» Kaynak Metin
------------------------------------------------------------------------

19 Haziran 2015 Cuma

Yeni bir mevsimde kurulan dünyalar

Okuyanlar, bir şekilde duyanlar hemen anımsayacaktır. “Türkiye’de ne kadar futbol varsa o kadar edebiyat var” sözü Fethi Naci’ye aittir. Fethi Naci, bu sözleri söylediği dönemde Türkiye’de o dönemde var olan edebiyatın farklı bir boyutuna dikkat çekmek istiyordu muhtemelen. Niçin? Çünkü o yıllarda futbolun merkezi üç büyükler olarak bilinen İstanbul kulüplerinin tekelindeydi ve bu tekelin taşra tarafından kırılması ancak Trabzonspor’un şampiyon olmasıyla mümkün olmuştu.

Şimdi durup dururken hangi sebeple bunları anımsatma ihtiyacı duydum, açıklayım. Trabzon doğumlu ve Trabzon’da ikamet eden Serkan Türk, 4.öykü kitabı “Bak Önümüzde Yeni Bir Mevsim”le yıllar evvel Trabzonspor’un futbolda yaptığı değişimi, tıpkı edebiyatta yapacak gibi görünüyor da ondan.

------------------------------------------------------------------------

» Veri Kümesi Kesiti

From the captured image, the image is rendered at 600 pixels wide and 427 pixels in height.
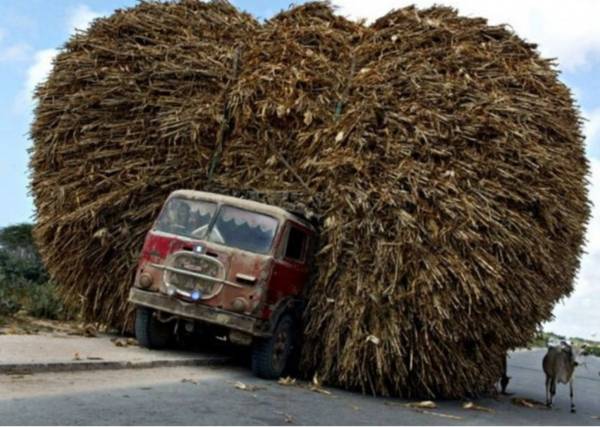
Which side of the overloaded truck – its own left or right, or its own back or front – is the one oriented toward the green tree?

------------------------------------------------------------------------

» Yapılacak Görevler
- 1) Futbol ve edebiyat üzerine yazıda "Şimdi durup dururken" sözlerinden başlayıp aşağıya doğru "görünüyor da ondan." sözlerine kadar uzanan bölümün tamamını, hiçbir değişiklik yapmadan çıktı olarak verin.
- 2) Futbol ve edebiyat üzerine yazıya göre Serkan Türk'ün dördüncü öykü kitabının adı nedir?
- 3) Futbol ve edebiyat üzerine yazının devamını, gösterilen son cümleden sonra gelecek şekilde yazın.

» Beklenen Yanıtlar
- 1)
Şimdi durup dururken hangi sebeple bunları anımsatma ihtiyacı duydum, açıklayım. Trabzon doğumlu ve Trabzon’da ikamet eden Serkan Türk, 4.öykü kitabı “Bak Önümüzde Yeni Bir Mevsim”le yıllar evvel Trabzonspor’un futbolda yaptığı değişimi, tıpkı edebiyatta yapacak gibi görünüyor da ondan.

- 2) Bak Önümüzde Yeni Bir Mevsim

- 3)
Çünkü edebiyat, ana malzemesi dil olmak üzere insan yaşamının bütün safhalarını içine alan, düş gücüyle beslenen, ortaya koyduğu anlatım teknikleriyle bireyi, toplumu ve bütün dünyayı, merkezi hegemonyaların boyunduruğu altına girmeyi reddederek yansıtan bir sanat dalıdır ve öykü de bu sanatın estetikle kurgulanmış bir dalıdır.
"Edebiyat; aynı zamanda kurguda doğruyla yanlışın karşıtlığının asılı durduğu olanaklı dünyalar, hayali ama metaforik olarak doğru ve böylece gerçeklik algımızı güçlendiren dünyalar kurar."(1)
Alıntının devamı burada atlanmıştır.